# Pad Training an Outside Trained Dog



## zooeysmom (Aug 1, 2011)

So Zooey is walked 4 times a day, but because I have two flights of stairs and don't really love walking her at night (or on rainy or hot days), I would LOVE to also pad train her. Is it doable? How? Thanks for any advice!


----------



## babycake7 (Jan 30, 2012)

Our toy aussie is trained to both the pads and to go outside. We trained him to pads as a puppy when we got him at 12 weeks and once his shots were complete after age 16 weeks, we started to take him outside. We always keep a wee pad down for him but he only uses it as a "last resort" if we are away for longer than usual and he only will pee on it - never poop. He does that outside only now. I wish I could say how we went about it but we didn't really need to be taught per say. He's an Aussie - they always amaze me on how they just pick things up. Common sense would say stay on a schedule and do lots of praise and rewards if she uses the pad. Bella is doing great with the pads and once her shots are done, I will start taking her outside to do her business.


----------



## zooeysmom (Aug 1, 2011)

Thank you for your reply, Hope. I was also thinking maybe I can put some grass on my balcony? I think that might be a more successful solution to a dog who is so housebroken. Expensive, but better than the constant walking and running into my cranky old neighbors


----------



## babycake7 (Jan 30, 2012)

Yes, they do make those little squares of fake lawn that are poop patch systems. I can't remember the name of them but my SIL has one for her little Yorkie and she says that it works. Might be worth looking into.


----------



## Patsy Heck (Jun 10, 2011)

I trained my Jack Russell when she got so sick. She did it just naturally. I think they make a spray to put on the pads but the pads themselves, if you use the pet ones, have an attraction smell to them. I could send you a used one to attract her ....just kidding.


----------



## jmm (Nov 23, 2004)

Tamizami has some nice grass potty boxes set up for her kids.
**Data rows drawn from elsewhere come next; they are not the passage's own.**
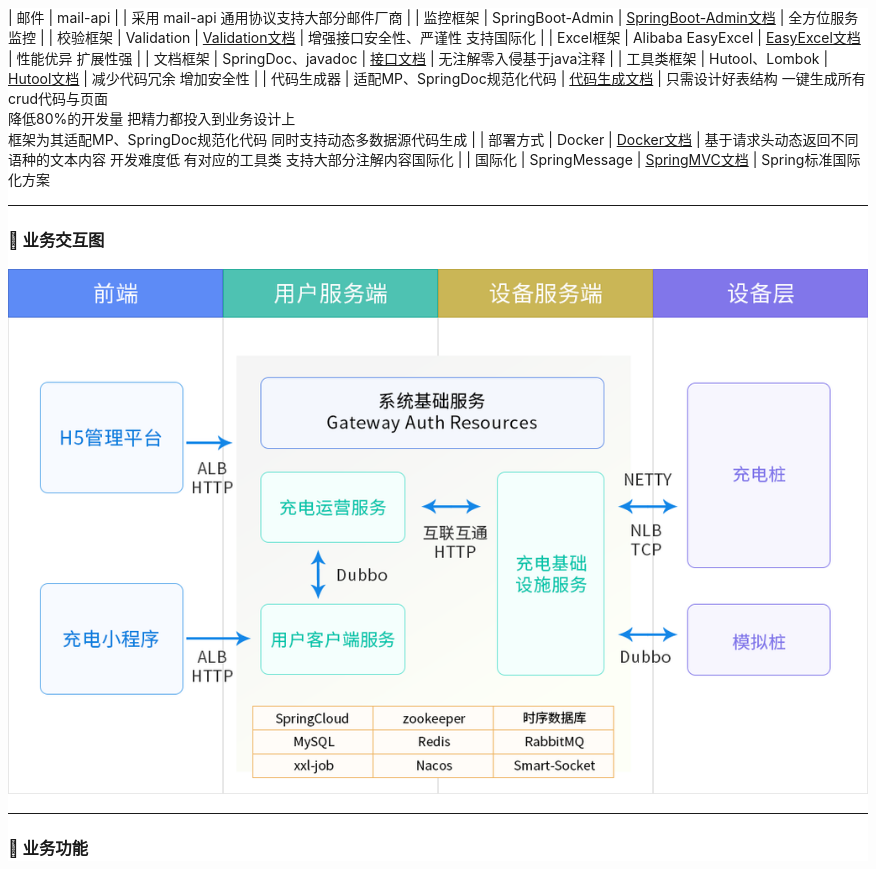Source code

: | 邮件      | mail-api            |                                                                                                          | 采用 mail-api 通用协议支持大部分邮件厂商                                                                                                                       |
| 监控框架    | SpringBoot-Admin    | [SpringBoot-Admin文档](https://codecentric.github.io/spring-boot-admin/current/)                           | 全方位服务监控                                                                                                                                         |
| 校验框架    | Validation          | [Validation文档](https://docs.jboss.org/hibernate/stable/validator/reference/en-US/html_single/)           | 增强接口安全性、严谨性 支持国际化                                                                                                                               |
| Excel框架 | Alibaba EasyExcel   | [EasyExcel文档](https://www.yuque.com/easyexcel/doc/easyexcel)                                             | 性能优异 扩展性强                                                                                                                                       |
| 文档框架    | SpringDoc、javadoc   | [接口文档](https://github.com/roinli/HUIZHI-ChargeOS-cloud2/wikis/pages?sort_id=5805266&doc_id=1469725)               | 无注解零入侵基于java注释                                                                                                                                  |
| 工具类框架   | Hutool、Lombok       | [Hutool文档](https://www.hutool.cn/docs/)                                                                  | 减少代码冗余 增加安全性                                                                                                                                    |
| 代码生成器   | 适配MP、SpringDoc规范化代码 | [代码生成文档](https://github.com/roinli/HUIZHI-ChargeOS-cloud2/wikis/pages?sort_id=5522329&doc_id=1469725)             | 只需设计好表结构 一键生成所有crud代码与页面<br/>降低80%的开发量 把精力都投入到业务设计上<br/>框架为其适配MP、SpringDoc规范化代码 同时支持动态多数据源代码生成                                                  |
| 部署方式    | Docker              | [Docker文档](https://docs.docker.com/)                                                                     | 基于请求头动态返回不同语种的文本内容 开发难度低 有对应的工具类 支持大部分注解内容国际化                                                                                                   |
| 国际化     | SpringMessage       | [SpringMVC文档](https://docs.spring.io/spring-framework/docs/current/reference/html/web.html#mvc)          | Spring标准国际化方案                                              

---

###  📖 业务交互图

![输入图片说明](doc/huizhi/images/核心功能2.png)


---
### 📖  业务功能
You might ask her about them.


----------



## CorkieYorkie (Apr 10, 2012)

we bought the potty patch, but he never really understood what it was for... at first he would lie down on it lol, then he pooped on it a couple times, but these patches are only really meant for peeing on lol... 

so we put pads down in his 'potty corner' and hope that when we aren't home and if/when we forget to take him out in time, he goes on them instead of the carpet, the futon, bf's computer, MY SHOES (when i accidentally leave the bedroom door open!!!)... really, there is not much in this apt that Ozzie hasn't peed on


----------